#### Stored data
↓↓↓
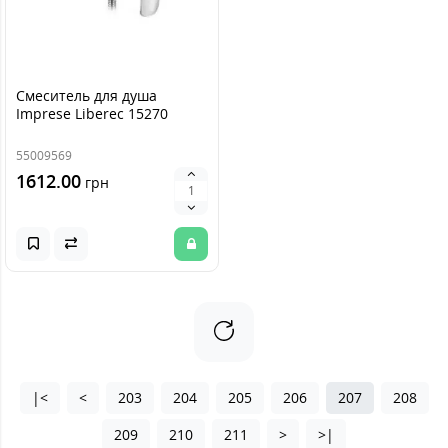
Смеситель для душа
Imprese Liberec 15270
55009569
1612.00
грн
|<
<
203
204
205
206
207
208
209
210
211
>
>|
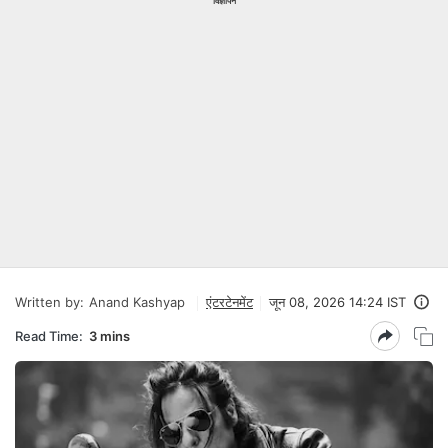
विज्ञापन
Written by:
Anand Kashyap
एंटरटेनमेंट
जून 08, 2026 14:24 IST
Read Time:
3 mins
↑↑↑
Repeat each entry above word for word, leaving every picture out.

Смеситель для душа
Imprese Liberec 15270
55009569
1612.00
грн
|<
<
203
204
205
206
207
208
209
210
211
>
>|
विज्ञापन
Written by:
Anand Kashyap
एंटरटेनमेंट
जून 08, 2026 14:24 IST
Read Time:
3 mins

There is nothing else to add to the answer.